Movement is wonderful. Movement can calm you, energize you or help you get rid of excess energy. When children are starting to get antsy or irritable, often a change of scenery and a little movement usually helps.

There are several ways that children can use movement to cope.

Taking a walk

Walking is the perfect way to take a quick break away from whatever is bothering you. Walking can also help you think more clearly. When I would talk with students about needing a break at school, I would tell them to take a walk around the school building. I’d instruct them to take the long way to the farthest away bathroom to make sure they got in a longer walk. This was meant to help them calm down and be better prepared to rejoin their class and focus on their work.

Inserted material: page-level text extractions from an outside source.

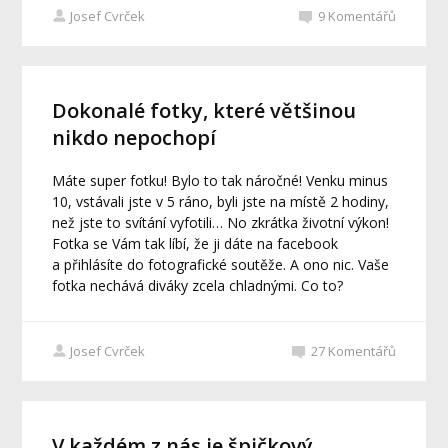
Josef Cvrček
9
Komentářů
Dokonalé fotky, které většinou
nikdo nepochopí
Máte super fotku! Bylo to tak náročné! Venku minus
10, vstávali jste v 5 ráno, byli jste na místě 2 hodiny,
než jste to svítání vyfotili… No zkrátka životní výkon!
Fotka se Vám tak líbí, že ji dáte na facebook
a přihlásíte do fotografické soutěže. A ono nic. Vaše
fotka nechává diváky zcela chladnými. Co to?
Josef Cvrček
27
Komentářů
V každém z nás je špičkový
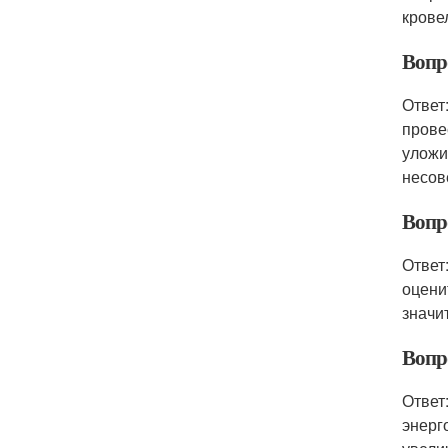
крове
Вопр
Ответ
прове
уложи
несов
Вопр
Ответ
оцени
значи
Вопр
Ответ
энерг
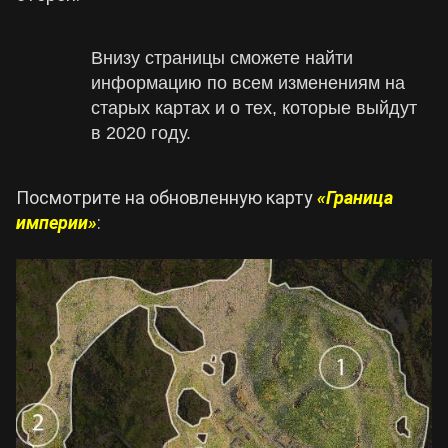
Cyberpunk 2077
Внизу страницы сможете найти
информацию по всем изменениям на
Все игры
старых картах и о тех, которые выйдут
в 2020 году.
Посмотрите на обновленную карту
«Граница
империи»
:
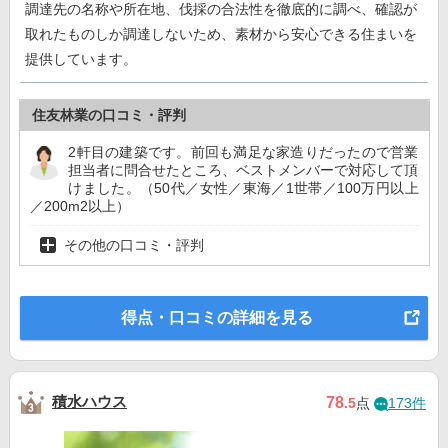
調達先の名称や所在地、伐採の合法性を徹底的に調べ、確認が
取れたものしか調達しないため、素材から安心できる住まいを
提供しています。
住友林業の口コミ・評判
2軒目の建築です。前回も満足な家造りだったので営業
担当者に問合せたところ、ベストメンバーで対応して頂
けました。（50代／女性／東海／1世帯／100万円以上
／200m2以上）
その他の口コミ・評判
得点・口コミの詳細を見る
積水ハウス
78
.5
点
173件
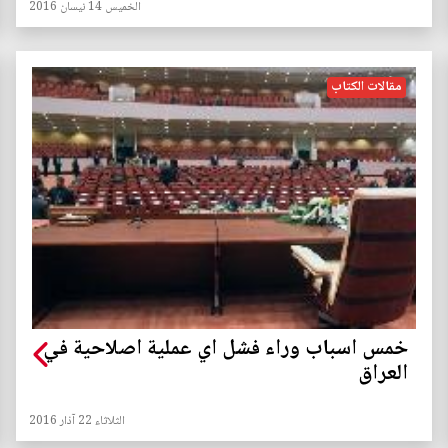
الخميس 14 نيسان 2016
مقالات الكتاب
خمس اسباب وراء فشل اي عملية اصلاحية في
العراق
الثلاثاء 22 آذار 2016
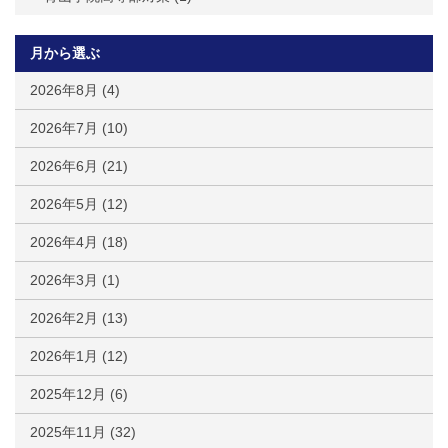
月から選ぶ
2026年8月
(4)
2026年7月
(10)
2026年6月
(21)
2026年5月
(12)
2026年4月
(18)
2026年3月
(1)
2026年2月
(13)
2026年1月
(12)
2025年12月
(6)
2025年11月
(32)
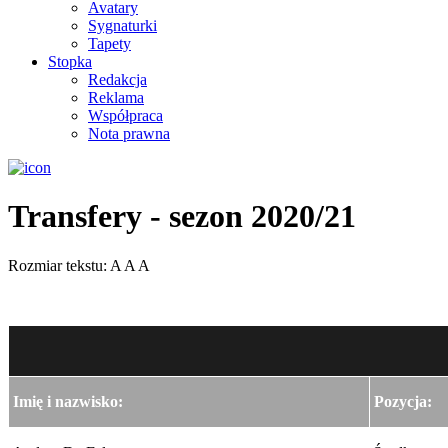
Avatary
Sygnaturki
Tapety
Stopka
Redakcja
Reklama
Współpraca
Nota prawna
Transfery - sezon 2020/21
Rozmiar tekstu:
A
A
A
Imię i nazwisko:
Pozycja:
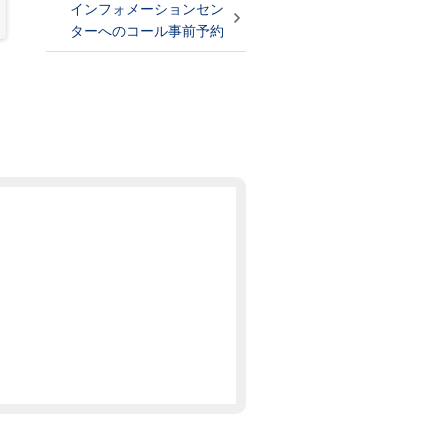
インフォメーションセン
ターへのコール事前予約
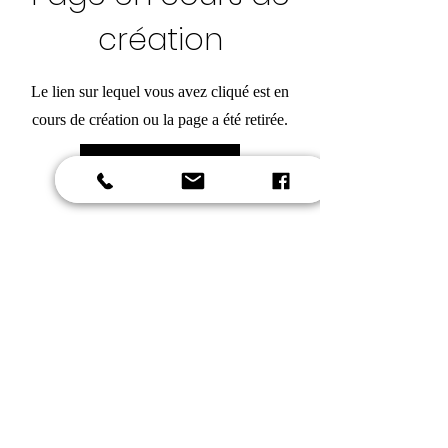
création
Le lien sur lequel vous avez cliqué est en
cours de création ou la page a été retirée.
Retour à l'accueil
lesetoilesdespyrenees.org
Les Etoiles Des Pyrénées
Association loi 1901
333 avenue des Pyrénées
65700 Maubourguet
SIRET :
832 646 418 00075
© 2023 par Les Etoiles Des Pyrénées. Créé avec
Wix.com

This coping skill is more likely to be used at home, but I’ve also used it during the school day. Bouncing on a trampoline can burn off excess energy. Once, during standardized testing, I had a little boy who finished all of his testing super early but he had to stay quiet while everyone else finished. We needed to find a way to help him burn off extra energy in a quiet way . So, we moved a small trampoline into my teeny tiny office and he bounced and bounced. It settled him, plus it didn’t disturb the other students.

See Saw

The up and down movement of a see-saw can be relaxing and calming. Some kids really love the feeling that they get in their bodies from the up and down movement. Have kids use their feet to push off firmly to get the most benefit.


Swinging on a swing is another helpful strategy. It’s versatile because it can be used as an alerting activity or a calming activity. Swinging quickly can give children more energy to wake up and be present. Swinging slowly and steadily can have a calming effect. Plus, it’s a fun rite of passage for children when they learn to pump and swing on a swing by themselves.


Some children really find this calming and relaxing. But be careful. Don’t let them to spin too much because it can cause overload quickly. Try to have them only spin for a certain number of revolutions to prevent over stimulation.


I love to use calisthenics as a way to transition from one activity to another, especially indoors in winter. If your child has been watching a movie, and you want them to transition to maybe playing with blocks instead, you can have them turn off the movie when it’s done, tell them to do 10 jumping jacks and 10 push ups, then bring out the blocks.


A few simple yoga poses can also be used as a transitional activity. In addition, you can use yoga poses to calm students before they begin a test or calm your child before they start their homework. There are lots of great books designed specifically for children to incorporate yoga into their everyday lives.

If you have a child who is having a hard time regulating their energy level, whether they need a little wake up or calming down, have them move. See what happens. Through practice and opportunity, children will learn to self-regulate and find balance in their beautiful chaos.